Phi-3.5 MoE is suitable for Retrieval-Augmented Generation (RAG) tasks due to its large context length and strong reasoning capabilities, making it effective for integrating external information.
Phi-3.5 MoE for agents?
Phi-3.5 MoE can be used to create intelligent agents that require advanced natural language understanding and reasoning, thanks to its large model size and context length.
Phi-3.5 MoE for coding vs general?
Phi-3.5 MoE excels in both coding and general tasks, but its large context length and strong reasoning make it particularly well-suited for complex coding scenarios.
Phi-3.5 MoE vs ChatGPT?
Phi-3.5 MoE has a larger context length (131,072 tokens) and more parameters (41.9B) compared to ChatGPT, potentially offering better performance in tasks requiring extensive context and reasoning.

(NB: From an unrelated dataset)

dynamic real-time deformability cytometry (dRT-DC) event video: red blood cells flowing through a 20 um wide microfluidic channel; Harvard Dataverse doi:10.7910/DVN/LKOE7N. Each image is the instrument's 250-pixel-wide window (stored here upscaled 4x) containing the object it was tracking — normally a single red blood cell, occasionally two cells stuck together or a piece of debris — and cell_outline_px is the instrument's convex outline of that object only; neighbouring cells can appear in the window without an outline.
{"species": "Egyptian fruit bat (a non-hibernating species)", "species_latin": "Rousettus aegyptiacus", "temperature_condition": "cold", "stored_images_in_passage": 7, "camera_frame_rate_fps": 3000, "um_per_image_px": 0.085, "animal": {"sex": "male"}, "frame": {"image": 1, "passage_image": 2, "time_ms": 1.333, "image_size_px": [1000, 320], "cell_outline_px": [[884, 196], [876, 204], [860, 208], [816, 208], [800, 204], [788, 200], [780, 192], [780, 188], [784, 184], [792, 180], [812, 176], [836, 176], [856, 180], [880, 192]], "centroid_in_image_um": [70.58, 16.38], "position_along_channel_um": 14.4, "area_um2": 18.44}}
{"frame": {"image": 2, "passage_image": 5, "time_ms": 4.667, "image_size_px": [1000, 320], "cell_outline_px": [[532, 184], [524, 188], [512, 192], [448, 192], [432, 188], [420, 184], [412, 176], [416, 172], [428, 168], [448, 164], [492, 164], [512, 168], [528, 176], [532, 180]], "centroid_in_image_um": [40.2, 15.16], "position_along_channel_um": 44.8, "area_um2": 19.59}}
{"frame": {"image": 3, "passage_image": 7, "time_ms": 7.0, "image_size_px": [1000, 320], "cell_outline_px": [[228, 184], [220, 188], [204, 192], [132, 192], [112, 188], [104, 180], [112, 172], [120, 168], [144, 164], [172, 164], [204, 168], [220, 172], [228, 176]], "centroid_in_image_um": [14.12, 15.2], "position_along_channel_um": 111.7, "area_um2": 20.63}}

Phi-3.5 MoE download size?
The download size for Phi-3.5 MoE varies depending on the quantization level, but it typically ranges from 15 GB to 30 GB.
Best quant for Phi-3.5 MoE?
The best quantization for Phi-3.5 MoE depends on your specific needs, but 8-bit quantization is often a good balance between performance and memory efficiency.